Prove the following logical Equivalences using truth tables

Idempotent:

– p ^ p = p, and

– p V p = p

Absorption:

– p V (p ^ q) = p, and

– p ^ (p Ú q) = p

Identity:

– p ^ t = p, and

– p V c = p

Negation:

– p V ~p = t, and p ^ ~p = c

Universal Bound:

– p ^ c = c, and

– p V t = t

Negations of t and c:

– ~t = c, and

– ~c = t

Note: t means tautology, c means contradiction.

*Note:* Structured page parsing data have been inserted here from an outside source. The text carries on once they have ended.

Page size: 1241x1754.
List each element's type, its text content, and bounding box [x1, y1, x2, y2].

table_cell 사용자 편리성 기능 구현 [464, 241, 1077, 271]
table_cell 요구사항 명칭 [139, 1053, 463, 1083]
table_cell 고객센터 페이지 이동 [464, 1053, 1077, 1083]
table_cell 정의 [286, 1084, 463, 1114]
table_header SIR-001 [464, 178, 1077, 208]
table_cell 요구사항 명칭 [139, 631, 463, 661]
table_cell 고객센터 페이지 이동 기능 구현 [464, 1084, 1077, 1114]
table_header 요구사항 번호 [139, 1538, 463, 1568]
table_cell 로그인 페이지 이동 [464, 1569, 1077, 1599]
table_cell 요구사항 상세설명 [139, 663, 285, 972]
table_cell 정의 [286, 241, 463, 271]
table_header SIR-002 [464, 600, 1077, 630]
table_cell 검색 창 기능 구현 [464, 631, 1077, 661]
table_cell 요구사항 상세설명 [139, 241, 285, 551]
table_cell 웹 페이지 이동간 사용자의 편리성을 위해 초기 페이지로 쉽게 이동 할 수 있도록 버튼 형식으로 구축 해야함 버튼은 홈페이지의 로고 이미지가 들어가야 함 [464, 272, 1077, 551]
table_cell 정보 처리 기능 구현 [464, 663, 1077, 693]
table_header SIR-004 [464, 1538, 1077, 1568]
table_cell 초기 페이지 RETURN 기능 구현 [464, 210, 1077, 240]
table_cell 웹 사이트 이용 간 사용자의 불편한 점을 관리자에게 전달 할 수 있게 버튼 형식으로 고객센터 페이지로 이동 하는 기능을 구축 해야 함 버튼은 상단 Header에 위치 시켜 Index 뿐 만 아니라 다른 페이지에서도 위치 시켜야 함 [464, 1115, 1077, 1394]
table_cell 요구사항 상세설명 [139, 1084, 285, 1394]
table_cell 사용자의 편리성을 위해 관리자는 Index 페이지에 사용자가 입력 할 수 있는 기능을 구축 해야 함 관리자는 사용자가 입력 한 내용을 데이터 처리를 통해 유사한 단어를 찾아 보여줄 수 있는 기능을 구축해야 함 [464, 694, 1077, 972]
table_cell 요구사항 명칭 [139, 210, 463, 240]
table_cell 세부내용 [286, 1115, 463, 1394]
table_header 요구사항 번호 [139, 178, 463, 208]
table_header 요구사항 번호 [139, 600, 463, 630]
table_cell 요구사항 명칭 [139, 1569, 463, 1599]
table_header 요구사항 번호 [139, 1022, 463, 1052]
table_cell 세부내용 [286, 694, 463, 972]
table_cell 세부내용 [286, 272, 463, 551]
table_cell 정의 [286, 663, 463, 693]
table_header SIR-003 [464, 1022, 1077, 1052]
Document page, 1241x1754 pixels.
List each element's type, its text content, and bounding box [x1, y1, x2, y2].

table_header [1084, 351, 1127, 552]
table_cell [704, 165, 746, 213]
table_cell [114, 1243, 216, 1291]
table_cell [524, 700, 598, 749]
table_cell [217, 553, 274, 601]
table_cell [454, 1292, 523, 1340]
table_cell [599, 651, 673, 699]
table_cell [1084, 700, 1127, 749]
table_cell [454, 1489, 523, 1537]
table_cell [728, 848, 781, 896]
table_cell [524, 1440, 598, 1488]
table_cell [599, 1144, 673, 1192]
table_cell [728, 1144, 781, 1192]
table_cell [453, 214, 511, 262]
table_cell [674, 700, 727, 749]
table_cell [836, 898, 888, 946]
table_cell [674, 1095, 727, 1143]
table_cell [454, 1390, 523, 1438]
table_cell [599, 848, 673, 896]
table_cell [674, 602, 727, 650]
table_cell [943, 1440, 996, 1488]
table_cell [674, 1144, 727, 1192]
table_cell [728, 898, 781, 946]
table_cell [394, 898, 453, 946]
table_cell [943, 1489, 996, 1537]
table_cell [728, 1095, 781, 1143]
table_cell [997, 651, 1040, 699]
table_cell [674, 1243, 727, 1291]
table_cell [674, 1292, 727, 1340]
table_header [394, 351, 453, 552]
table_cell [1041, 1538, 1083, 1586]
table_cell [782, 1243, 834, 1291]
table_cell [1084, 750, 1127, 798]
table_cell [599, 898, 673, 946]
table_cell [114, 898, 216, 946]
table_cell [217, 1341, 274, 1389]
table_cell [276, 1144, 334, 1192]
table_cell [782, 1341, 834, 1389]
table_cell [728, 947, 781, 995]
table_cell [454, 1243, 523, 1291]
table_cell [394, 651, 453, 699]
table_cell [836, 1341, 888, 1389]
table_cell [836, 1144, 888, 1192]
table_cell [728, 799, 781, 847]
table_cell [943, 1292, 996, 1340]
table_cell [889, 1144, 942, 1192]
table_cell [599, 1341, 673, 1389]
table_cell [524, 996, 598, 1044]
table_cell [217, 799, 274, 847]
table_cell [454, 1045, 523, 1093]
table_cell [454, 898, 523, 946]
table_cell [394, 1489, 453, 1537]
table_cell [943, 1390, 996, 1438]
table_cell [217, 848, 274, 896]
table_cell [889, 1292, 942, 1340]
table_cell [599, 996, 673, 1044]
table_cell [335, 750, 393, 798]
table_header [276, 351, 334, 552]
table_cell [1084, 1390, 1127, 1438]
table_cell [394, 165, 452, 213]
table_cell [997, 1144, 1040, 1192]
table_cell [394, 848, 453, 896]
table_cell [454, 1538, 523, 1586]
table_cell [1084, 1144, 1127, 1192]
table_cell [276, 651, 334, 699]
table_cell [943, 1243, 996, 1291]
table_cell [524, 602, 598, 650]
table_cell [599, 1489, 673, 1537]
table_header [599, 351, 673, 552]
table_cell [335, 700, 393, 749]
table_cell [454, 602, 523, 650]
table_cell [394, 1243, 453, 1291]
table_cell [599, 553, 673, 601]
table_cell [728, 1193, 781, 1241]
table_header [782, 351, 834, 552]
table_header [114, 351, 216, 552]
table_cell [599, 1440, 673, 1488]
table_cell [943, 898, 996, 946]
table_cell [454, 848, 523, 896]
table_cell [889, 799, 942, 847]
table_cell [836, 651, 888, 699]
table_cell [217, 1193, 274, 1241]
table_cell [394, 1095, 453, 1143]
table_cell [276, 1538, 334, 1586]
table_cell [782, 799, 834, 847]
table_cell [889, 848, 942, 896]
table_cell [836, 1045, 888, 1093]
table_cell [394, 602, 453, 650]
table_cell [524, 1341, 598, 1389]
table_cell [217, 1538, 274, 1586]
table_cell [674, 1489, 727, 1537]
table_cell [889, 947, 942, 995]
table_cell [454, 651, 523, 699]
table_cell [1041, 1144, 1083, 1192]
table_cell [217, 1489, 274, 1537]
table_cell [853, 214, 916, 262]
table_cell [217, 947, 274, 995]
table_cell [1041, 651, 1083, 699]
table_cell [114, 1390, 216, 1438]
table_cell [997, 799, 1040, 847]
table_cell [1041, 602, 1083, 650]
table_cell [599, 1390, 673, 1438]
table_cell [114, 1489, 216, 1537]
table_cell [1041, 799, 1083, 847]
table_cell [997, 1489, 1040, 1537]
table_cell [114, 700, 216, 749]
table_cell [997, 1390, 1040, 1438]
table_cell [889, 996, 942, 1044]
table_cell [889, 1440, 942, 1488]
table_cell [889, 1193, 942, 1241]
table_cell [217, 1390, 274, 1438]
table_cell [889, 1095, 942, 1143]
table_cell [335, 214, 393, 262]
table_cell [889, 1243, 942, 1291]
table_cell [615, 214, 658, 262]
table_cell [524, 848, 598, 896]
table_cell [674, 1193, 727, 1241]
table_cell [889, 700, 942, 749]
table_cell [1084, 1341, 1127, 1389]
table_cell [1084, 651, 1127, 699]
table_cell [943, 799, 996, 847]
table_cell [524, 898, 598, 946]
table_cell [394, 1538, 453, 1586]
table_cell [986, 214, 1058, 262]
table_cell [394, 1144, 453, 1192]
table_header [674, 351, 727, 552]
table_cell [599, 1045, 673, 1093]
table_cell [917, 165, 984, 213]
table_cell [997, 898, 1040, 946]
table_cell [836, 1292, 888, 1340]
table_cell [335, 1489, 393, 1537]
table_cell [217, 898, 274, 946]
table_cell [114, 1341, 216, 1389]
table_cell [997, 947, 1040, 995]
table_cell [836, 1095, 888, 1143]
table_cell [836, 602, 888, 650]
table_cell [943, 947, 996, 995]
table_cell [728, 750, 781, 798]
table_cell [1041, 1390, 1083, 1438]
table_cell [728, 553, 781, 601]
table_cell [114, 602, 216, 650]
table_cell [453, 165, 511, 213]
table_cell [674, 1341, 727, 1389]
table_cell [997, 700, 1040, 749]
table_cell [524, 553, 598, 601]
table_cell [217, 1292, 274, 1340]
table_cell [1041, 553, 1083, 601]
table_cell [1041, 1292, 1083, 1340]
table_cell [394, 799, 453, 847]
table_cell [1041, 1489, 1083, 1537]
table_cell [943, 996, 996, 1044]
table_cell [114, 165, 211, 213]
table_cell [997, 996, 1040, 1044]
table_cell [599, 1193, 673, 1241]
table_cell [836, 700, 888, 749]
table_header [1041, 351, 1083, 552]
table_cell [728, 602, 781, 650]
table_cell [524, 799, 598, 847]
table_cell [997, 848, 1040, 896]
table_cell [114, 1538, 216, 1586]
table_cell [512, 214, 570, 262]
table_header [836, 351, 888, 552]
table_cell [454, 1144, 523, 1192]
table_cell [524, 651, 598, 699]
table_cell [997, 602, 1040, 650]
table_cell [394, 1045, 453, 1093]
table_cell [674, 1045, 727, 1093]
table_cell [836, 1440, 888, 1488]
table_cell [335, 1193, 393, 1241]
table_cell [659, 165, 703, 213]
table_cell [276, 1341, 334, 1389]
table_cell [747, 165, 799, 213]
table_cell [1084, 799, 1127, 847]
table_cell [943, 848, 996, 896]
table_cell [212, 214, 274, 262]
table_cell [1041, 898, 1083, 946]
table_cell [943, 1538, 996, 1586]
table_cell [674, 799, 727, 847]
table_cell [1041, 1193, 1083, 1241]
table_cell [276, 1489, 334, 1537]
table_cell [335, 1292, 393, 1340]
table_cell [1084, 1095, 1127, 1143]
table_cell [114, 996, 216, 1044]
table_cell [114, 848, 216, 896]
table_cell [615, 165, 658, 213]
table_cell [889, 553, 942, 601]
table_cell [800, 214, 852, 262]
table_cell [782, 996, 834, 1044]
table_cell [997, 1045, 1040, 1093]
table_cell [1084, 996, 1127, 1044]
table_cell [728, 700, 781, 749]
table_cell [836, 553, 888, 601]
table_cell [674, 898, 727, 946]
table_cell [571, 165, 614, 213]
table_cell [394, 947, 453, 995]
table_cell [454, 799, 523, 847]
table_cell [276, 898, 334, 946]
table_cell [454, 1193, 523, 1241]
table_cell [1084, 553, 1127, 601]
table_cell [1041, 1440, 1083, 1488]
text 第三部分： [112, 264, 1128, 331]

This is what i have done so far please let me know if i am doing it right or if anything is wrong. Thanks

Idempotent:

p p^p pVp

0 0 0

1 1 1

Absorption:

p q p^q pv(p^q) pVq p^(pVq)

0 0 0 0 0 0

0 1 0 0 1 0

1 0 0 1 1 1

1 1 1 1 1 1

Identity:

p t c p^t pVc

0 1 0 0 0

1 1 0 1 0

Negation:

p ~p pV~p p^~p

0 1 1 0

1 0 1 0

Universal Bound:

p c t p^c pVt

0 0 1 0 1

1 0 1 0 1

Negations of t and c:

t c ~t ~c

1 0 0 1

When an expression is always 0 it is a contradiction, and when it is always 1 it is a tautology.